Ik vertel over het fladderen, de hang naar structuur. Zijn visueel en auditief zeer sterke geheugen. De overgevoeligheid voor harde geluiden. Hoe hij hier, als we hem er maar op voorbereiden, beter mee om lijkt te kunnen gaan. Hoe hij regeltjes goed kan opdreunen, maar deze maar in beperkte mate op zichzelf betrekt. Over zijn impulsieve gedrag, hoe dat eerder wordt gezien als ‘schattig enthousiast’, maar inmiddels niet meer gepast is, storend zelfs. Hoe hij duidelijk meeleeft met de mensen die hem lief zijn, maar zich niet kan ínleven.

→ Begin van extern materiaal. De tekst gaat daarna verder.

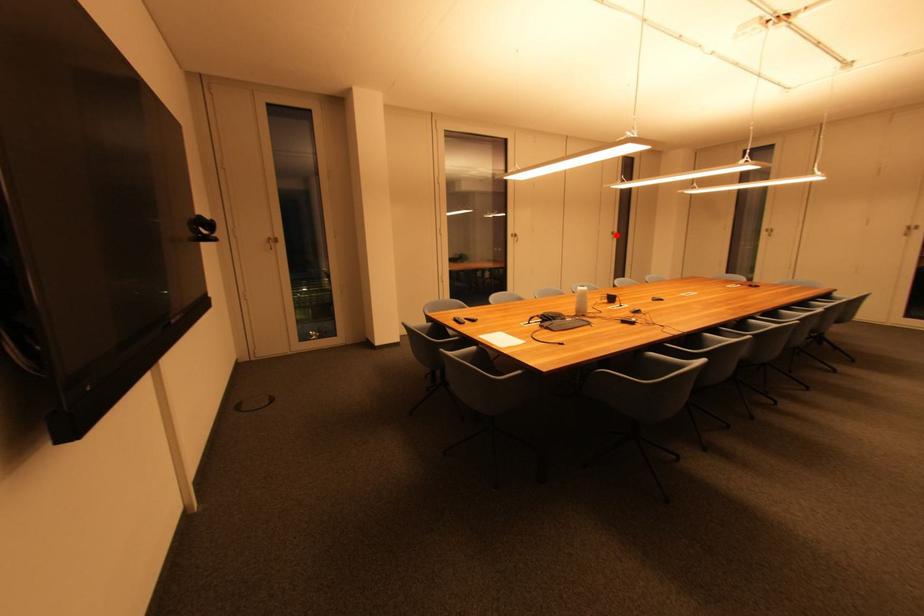
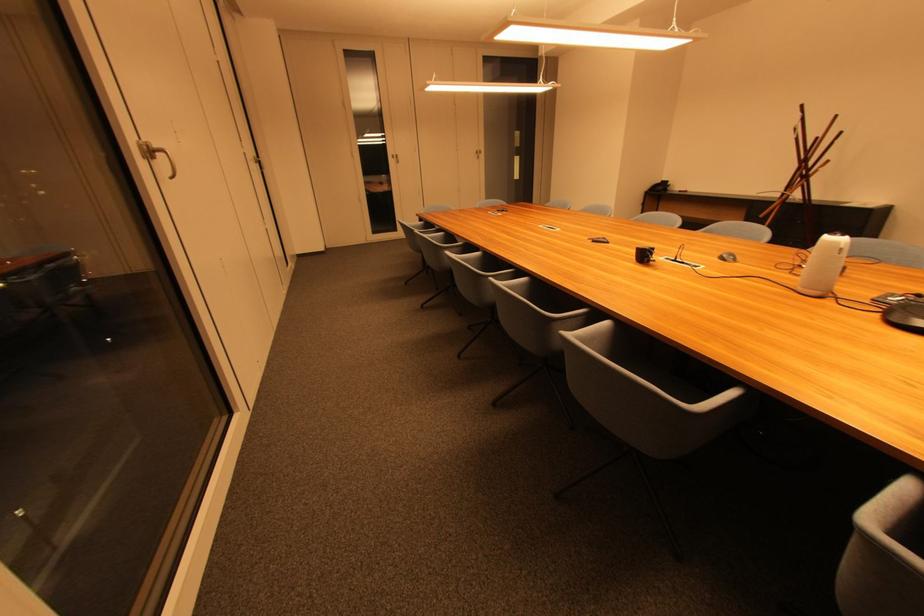
Where in the second image is the point corresponding to the highlighted location from the first image?

(259, 163)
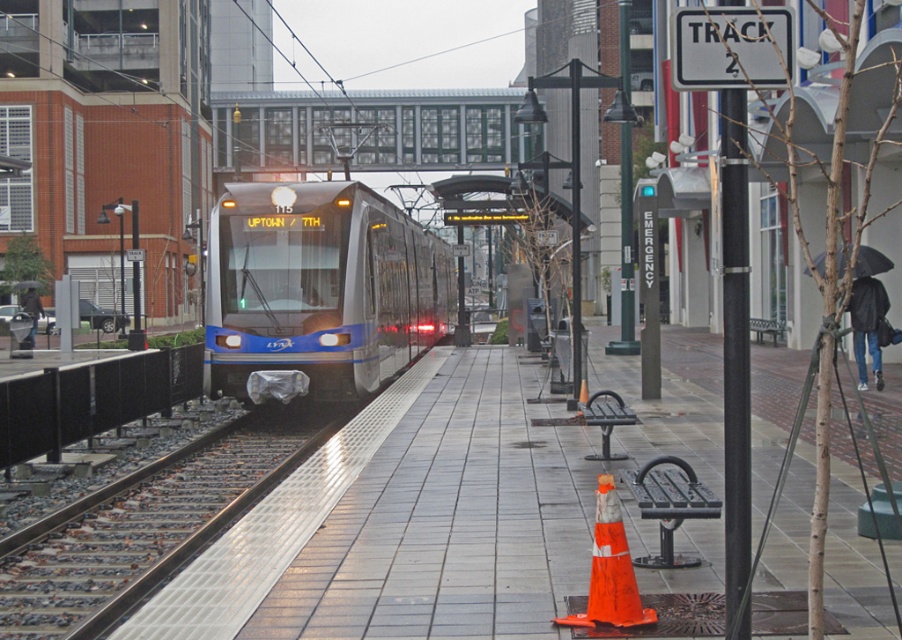
Question: Which is nearer to the metal/textured track at lower left?

Choices:
 (A) orange matte traffic cone at lower center
 (B) silver metallic train at center

Answer: (A)

Question: Is silver metallic train at center closer to camera compared to orange matte traffic cone at lower center?

Choices:
 (A) no
 (B) yes

Answer: (A)

Question: Can you confirm if silver metallic train at center is bigger than orange matte traffic cone at lower center?

Choices:
 (A) no
 (B) yes

Answer: (B)

Question: Which point appears farthest from the camera in this image?

Choices:
 (A) 305,408
 (B) 594,540
 (C) 241,230

Answer: (A)

Question: Can you confirm if silver metallic train at center is positioned to the right of orange matte traffic cone at lower center?

Choices:
 (A) yes
 (B) no

Answer: (B)

Question: Estimate the real-world distances between objects in this image. Which object is farther from the silver metallic train at center?

Choices:
 (A) orange matte traffic cone at lower center
 (B) metal/textured track at lower left

Answer: (A)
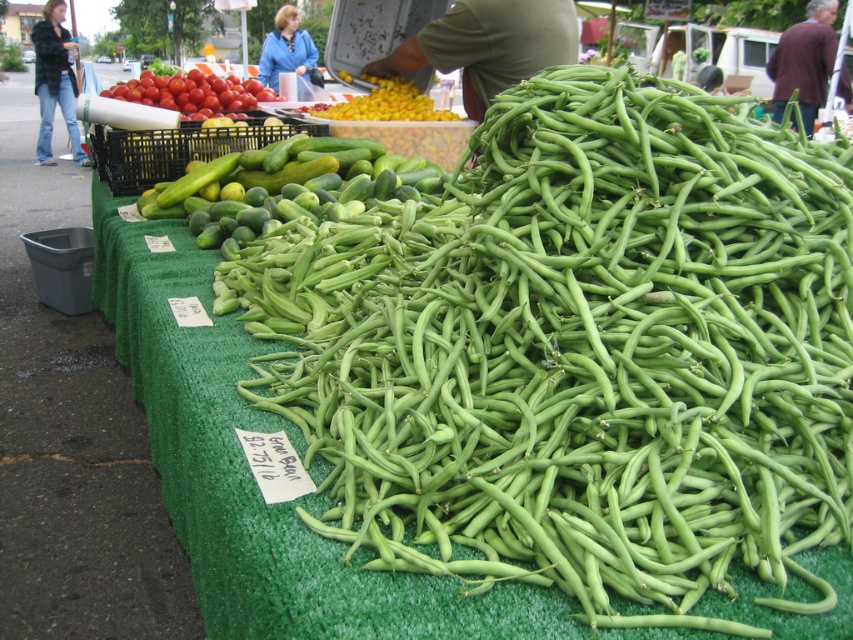
Question: Can you confirm if green smooth skin cucumber at center is positioned above yellow corn at center?

Choices:
 (A) yes
 (B) no

Answer: (B)

Question: Based on their relative distances, which object is farther from the green smooth beans at center?

Choices:
 (A) yellow corn at center
 (B) shiny red tomatoes at upper left
 (C) green smooth skin cucumber at center

Answer: (B)

Question: Does shiny red tomatoes at upper left appear on the left side of yellow corn at center?

Choices:
 (A) no
 (B) yes

Answer: (B)

Question: Does green smooth beans at center lie in front of green smooth skin cucumber at center?

Choices:
 (A) no
 (B) yes

Answer: (B)

Question: Which of the following is the farthest from the observer?

Choices:
 (A) yellow corn at center
 (B) green smooth skin cucumber at center
 (C) shiny red tomatoes at upper left

Answer: (C)

Question: Considering the real-world distances, which object is farthest from the green smooth beans at center?

Choices:
 (A) shiny red tomatoes at upper left
 (B) green smooth skin cucumber at center

Answer: (A)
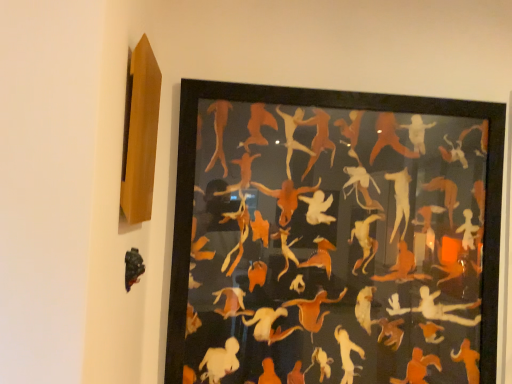
Where is `black matte sculpture at lower left`? The height and width of the screenshot is (384, 512). black matte sculpture at lower left is located at coordinates (133, 268).

Describe the element at coordinates (133, 268) in the screenshot. I see `black matte sculpture at lower left` at that location.

Locate an element on the screen. The image size is (512, 384). orange matte paper cutouts at center is located at coordinates (334, 237).

This screenshot has width=512, height=384. Describe the element at coordinates (334, 237) in the screenshot. I see `orange matte paper cutouts at center` at that location.

At what (x,y) coordinates should I click in order to perform the action: click on black matte sculpture at lower left. Please return your answer as a coordinate pair (x, y). The height and width of the screenshot is (384, 512). Looking at the image, I should click on (133, 268).

Between orange matte paper cutouts at center and black matte sculpture at lower left, which one appears on the right side from the viewer's perspective?

orange matte paper cutouts at center.

In the image, is orange matte paper cutouts at center positioned in front of or behind black matte sculpture at lower left?

In the image, orange matte paper cutouts at center appears behind black matte sculpture at lower left.

Is point (410, 278) positioned in front of point (142, 269)?

No.

From the image's perspective, which one is positioned higher, orange matte paper cutouts at center or black matte sculpture at lower left?

orange matte paper cutouts at center.

In the scene shown: From a real-world perspective, is orange matte paper cutouts at center on black matte sculpture at lower left?

Correct, in the physical world, orange matte paper cutouts at center is higher than black matte sculpture at lower left.

Which of these two, orange matte paper cutouts at center or black matte sculpture at lower left, is thinner?

black matte sculpture at lower left is thinner.

Is orange matte paper cutouts at center shorter than black matte sculpture at lower left?

No.

From the picture: Which of these two, orange matte paper cutouts at center or black matte sculpture at lower left, is bigger?

Bigger between the two is orange matte paper cutouts at center.

Is orange matte paper cutouts at center located outside black matte sculpture at lower left?

That's correct, orange matte paper cutouts at center is outside of black matte sculpture at lower left.

Are orange matte paper cutouts at center and black matte sculpture at lower left beside each other?

No, orange matte paper cutouts at center is not beside black matte sculpture at lower left.

Is orange matte paper cutouts at center facing towards black matte sculpture at lower left?

Yes, orange matte paper cutouts at center is facing black matte sculpture at lower left.

How different are the orientations of orange matte paper cutouts at center and black matte sculpture at lower left in degrees?

90.6 degrees.

Find the location of a particular element. This screenshot has height=384, width=512. picture frame on the right of black matte sculpture at lower left is located at coordinates (334, 237).

Does black matte sculpture at lower left appear on the right side of orange matte paper cutouts at center?

Incorrect, black matte sculpture at lower left is not on the right side of orange matte paper cutouts at center.

Considering the relative positions of black matte sculpture at lower left and orange matte paper cutouts at center in the image provided, is black matte sculpture at lower left in front of orange matte paper cutouts at center?

That is True.

Is point (129, 252) more distant than point (187, 223)?

No.

From the image's perspective, which one is positioned higher, black matte sculpture at lower left or orange matte paper cutouts at center?

orange matte paper cutouts at center.

From a real-world perspective, is black matte sculpture at lower left on orange matte paper cutouts at center?

Incorrect, from a real-world perspective, black matte sculpture at lower left is lower than orange matte paper cutouts at center.

Which object is thinner, black matte sculpture at lower left or orange matte paper cutouts at center?

Thinner between the two is black matte sculpture at lower left.

Does black matte sculpture at lower left have a greater height compared to orange matte paper cutouts at center?

No, black matte sculpture at lower left is not taller than orange matte paper cutouts at center.

Considering the relative sizes of black matte sculpture at lower left and orange matte paper cutouts at center in the image provided, is black matte sculpture at lower left smaller than orange matte paper cutouts at center?

Correct, black matte sculpture at lower left occupies less space than orange matte paper cutouts at center.

Could orange matte paper cutouts at center be considered to be inside black matte sculpture at lower left?

That's incorrect, orange matte paper cutouts at center is not inside black matte sculpture at lower left.

Are black matte sculpture at lower left and orange matte paper cutouts at center far apart?

That's not correct — black matte sculpture at lower left is a little close to orange matte paper cutouts at center.

Is black matte sculpture at lower left positioned with its back to orange matte paper cutouts at center?

No, orange matte paper cutouts at center is not at the back of black matte sculpture at lower left.

How different are the orientations of black matte sculpture at lower left and orange matte paper cutouts at center in degrees?

90.6 degrees.

This screenshot has height=384, width=512. Identify the location of animal on the left of orange matte paper cutouts at center. (133, 268).

The height and width of the screenshot is (384, 512). I want to click on animal in front of the orange matte paper cutouts at center, so coord(133,268).

In the image, there is a black matte sculpture at lower left. Find the location of `picture frame above it (from the image's perspective)`. picture frame above it (from the image's perspective) is located at coordinates (334, 237).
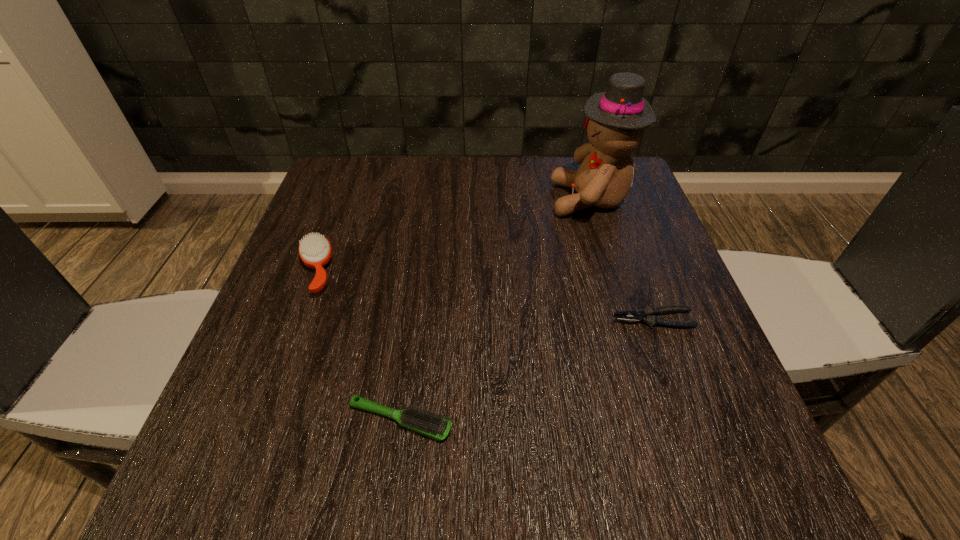
Locate which object is the second closest to the farthest object. Please provide its 2D coordinates. Your answer should be formatted as a tuple, i.e. [(x, y)], where the tuple contains the x and y coordinates of a point satisfying the conditions above.

[(315, 251)]

Where is `vacant space that satisfies the following two spatial constraints: 1. on the front side of the nearer hairbrush; 2. on the left side of the farther hairbrush`? vacant space that satisfies the following two spatial constraints: 1. on the front side of the nearer hairbrush; 2. on the left side of the farther hairbrush is located at coordinates (259, 421).

You are a GUI agent. You are given a task and a screenshot of the screen. Output one action in this format:
    pyautogui.click(x=<x>, y=<y>)
    Task: Click on the free spot that satisfies the following two spatial constraints: 1. on the front-facing side of the rag_doll; 2. on the front side of the taller hairbrush
    
    Given the screenshot: What is the action you would take?
    pos(612,271)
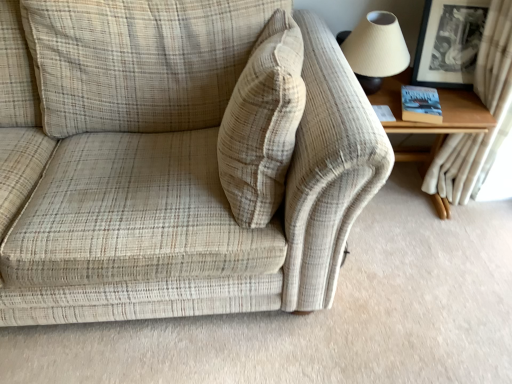
Question: Does white textured curtain at upper right have a greater height compared to matte beige lampshade at upper right?

Choices:
 (A) yes
 (B) no

Answer: (A)

Question: Considering the relative sizes of white textured curtain at upper right and matte beige lampshade at upper right in the image provided, is white textured curtain at upper right smaller than matte beige lampshade at upper right?

Choices:
 (A) yes
 (B) no

Answer: (B)

Question: Considering the relative sizes of white textured curtain at upper right and matte beige lampshade at upper right in the image provided, is white textured curtain at upper right bigger than matte beige lampshade at upper right?

Choices:
 (A) yes
 (B) no

Answer: (A)

Question: Does white textured curtain at upper right appear on the left side of matte beige lampshade at upper right?

Choices:
 (A) no
 (B) yes

Answer: (A)

Question: Is matte beige lampshade at upper right at the back of white textured curtain at upper right?

Choices:
 (A) yes
 (B) no

Answer: (B)

Question: From the image's perspective, is white textured curtain at upper right above matte beige lampshade at upper right?

Choices:
 (A) no
 (B) yes

Answer: (A)

Question: Is black glossy picture frame at upper right oriented away from wooden table at right?

Choices:
 (A) yes
 (B) no

Answer: (B)

Question: Can you confirm if black glossy picture frame at upper right is thinner than wooden table at right?

Choices:
 (A) yes
 (B) no

Answer: (A)

Question: Is black glossy picture frame at upper right shorter than wooden table at right?

Choices:
 (A) no
 (B) yes

Answer: (B)

Question: From the image's perspective, is black glossy picture frame at upper right beneath wooden table at right?

Choices:
 (A) yes
 (B) no

Answer: (B)

Question: Is black glossy picture frame at upper right wider than wooden table at right?

Choices:
 (A) no
 (B) yes

Answer: (A)

Question: Could you tell me if black glossy picture frame at upper right is facing wooden table at right?

Choices:
 (A) no
 (B) yes

Answer: (A)

Question: From a real-world perspective, is wooden table at right positioned over beige plaid fabric couch at center based on gravity?

Choices:
 (A) no
 (B) yes

Answer: (A)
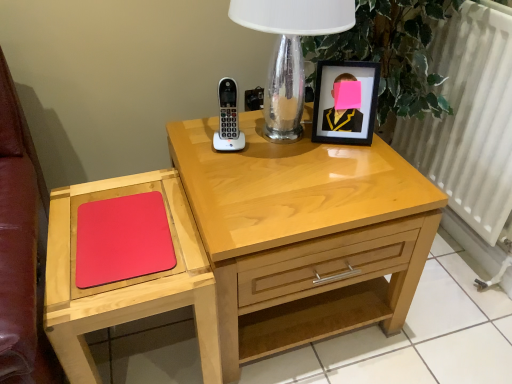
Identify the location of free spot behind white plastic phone at center. (239, 124).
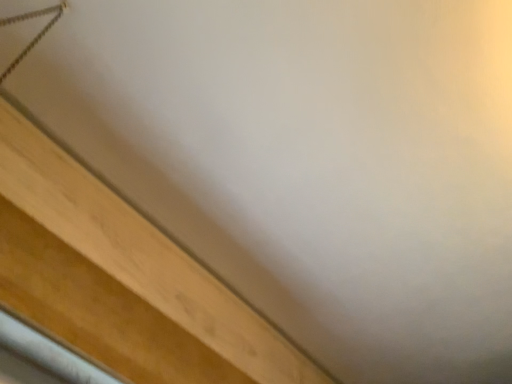
Question: Does point (18, 14) appear closer or farther from the camera than point (35, 178)?

Choices:
 (A) farther
 (B) closer

Answer: (B)

Question: From the image's perspective, relative to light wood plank at lower left, is metallic rope at upper left above or below?

Choices:
 (A) above
 (B) below

Answer: (A)

Question: From their relative heights in the image, would you say metallic rope at upper left is taller or shorter than light wood plank at lower left?

Choices:
 (A) tall
 (B) short

Answer: (A)

Question: From a real-world perspective, is light wood plank at lower left above or below metallic rope at upper left?

Choices:
 (A) above
 (B) below

Answer: (B)

Question: Relative to metallic rope at upper left, is light wood plank at lower left in front or behind?

Choices:
 (A) behind
 (B) front

Answer: (A)

Question: Looking at their shapes, would you say light wood plank at lower left is wider or thinner than metallic rope at upper left?

Choices:
 (A) wide
 (B) thin

Answer: (B)

Question: Based on their sizes in the image, would you say light wood plank at lower left is bigger or smaller than metallic rope at upper left?

Choices:
 (A) small
 (B) big

Answer: (B)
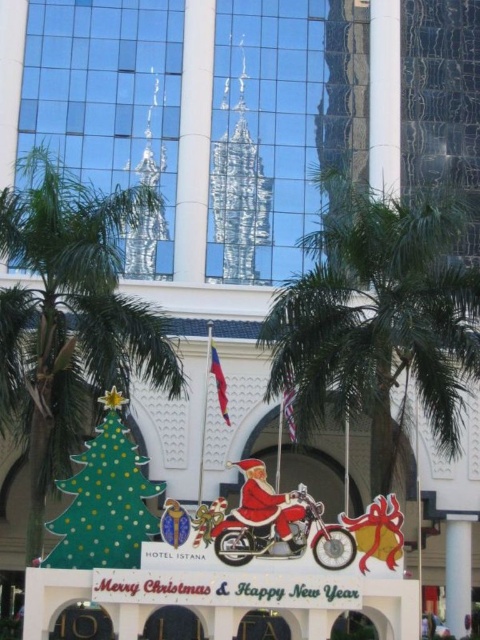
You are standing at the entrance of Hotel Istana and notice a festive display. There is a Santa Claus cutout on a motorcycle, a green Christmas tree with yellow and white polka dots to the left, and a red gift box with a bow to the right. A point labeled with coordinates is located at (105, 499). Based on the scene description, can you determine which festive object the point is part of?

The point labeled with coordinates (105, 499) is part of the green polka dot cardboard Christmas tree at lower left.

You are standing in front of the festive display at Hotel Istana. You notice two points marked in the scene. The first point is at coordinate point(x=433, y=228) and the second is at point(x=81, y=307). Which point is closer to your viewpoint?

Point(x=433, y=228) is closer to the camera than point(x=81, y=307).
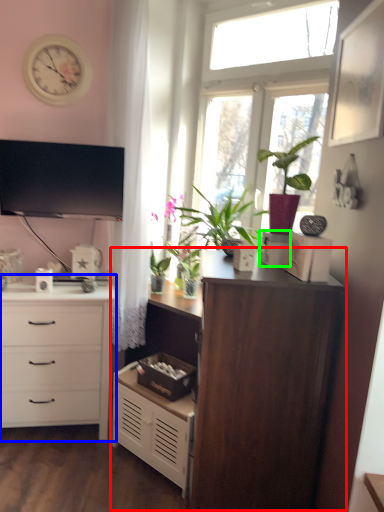
Question: Estimate the real-world distances between objects in this image. Which object is farther from cupboard (highlighted by a red box), chest of drawers (highlighted by a blue box) or storage box (highlighted by a green box)?

Choices:
 (A) chest of drawers
 (B) storage box

Answer: (A)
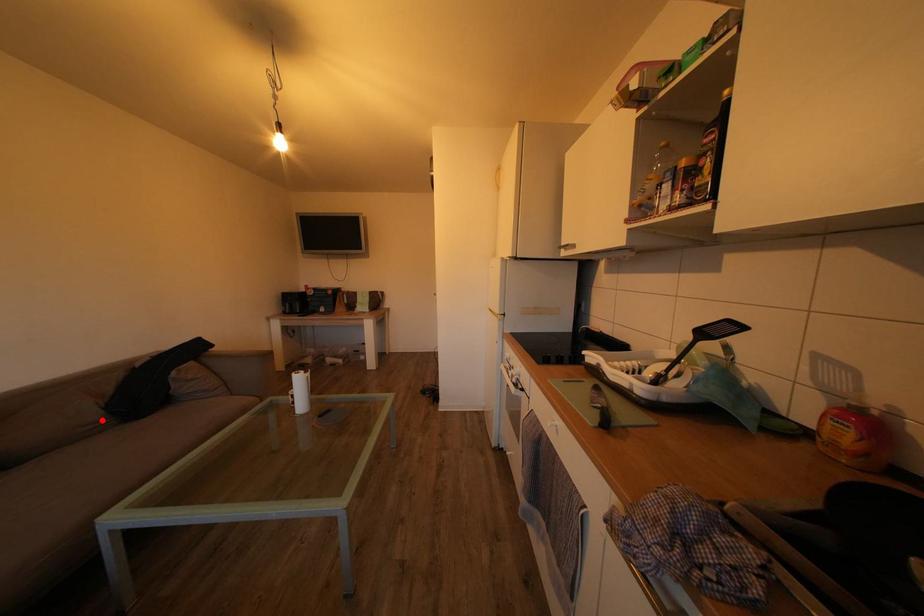
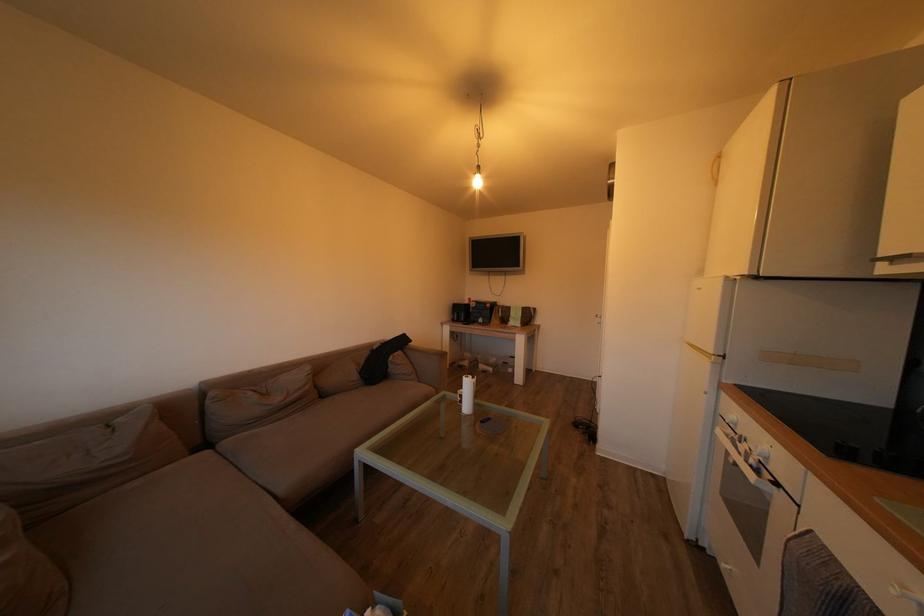
Question: A red point is marked in image1. In image2, is the corresponding 3D point closer to the camera or farther? Reply with the corresponding letter.

Choices:
 (A) The corresponding 3D point is closer.
 (B) The corresponding 3D point is farther.

Answer: (B)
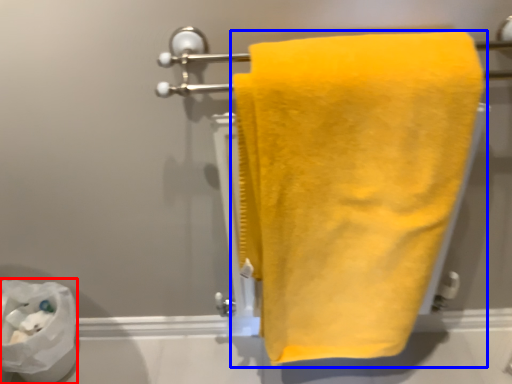
Question: Which of the following is the closest to the observer, toilet paper (highlighted by a red box) or towel (highlighted by a blue box)?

Die laatste conclusie komt in gesprek met Aukje (inderdaad van ParASSchute). Ik bespreek een situatie waarbij Tije op Mara haar hand staat, Mara die hard begint te huilen, en een Tije die hier vervolgens niets van begrijpt. Aukje legt uit dat die pijn voor Tije waarschijnlijk niet bestaat, omdat hij de pijn niet voelt. Dit gebeurt vaker, en de volgende keer dat het gebeurt reageer ik niet gefrustreerd of boos. Ik neem de proef op de som: “Snap je dat je Mara pijn doet als je op haar hand gaat staan?”. De verbazing neemt bezit van het gezicht van Tije, “Echt?” vraagt hij. En het is oprecht, want Tije kan niet liegen, hij probeert het wel, maar ook dat is dan duidelijk van zijn gezicht af te lezen.
Ik sluit af met mijn zorg, over de verandering van leergierig mannetje in het sombere, schoolhatende kind dat hij nu is. Mijn verdriet nu hij sociaal steeds geïsoleerder lijkt te worden. Alles wat er speelt in en om Tije, voor zover ik dat weet. En ook om alles wat daarbinnen in dat koppie broeit, waar ik geen weet van heb.
Eva (36) woont samen met haar vriend en drie kinderen: een zoon en twee dochters. Al op jonge leeftijd vertoont haar zoon kenmerken van ASS. Hoewel alarmbellen bij haar steeds sterker beginnen te rinkelen, vind zij hierin lang geen erkenning.
Na een heftig schooljaar waarin haar zoon bijna onherkenbaar veranderd lijkt, is begeleiding opgestart. Het onderzoekstraject loopt: het ontwikkelings- en intelligentieonderzoek inmiddels zijninmiddels afgenomen. Voor de website van ParASSchute schrijft zij om de week een blog over het traject waar zij nu met haar gezin in gaat.
In “Onder Moeders ParASSchute’ deelt zij haar zoektocht naar duidelijkheid, begrip, handvatten en rust.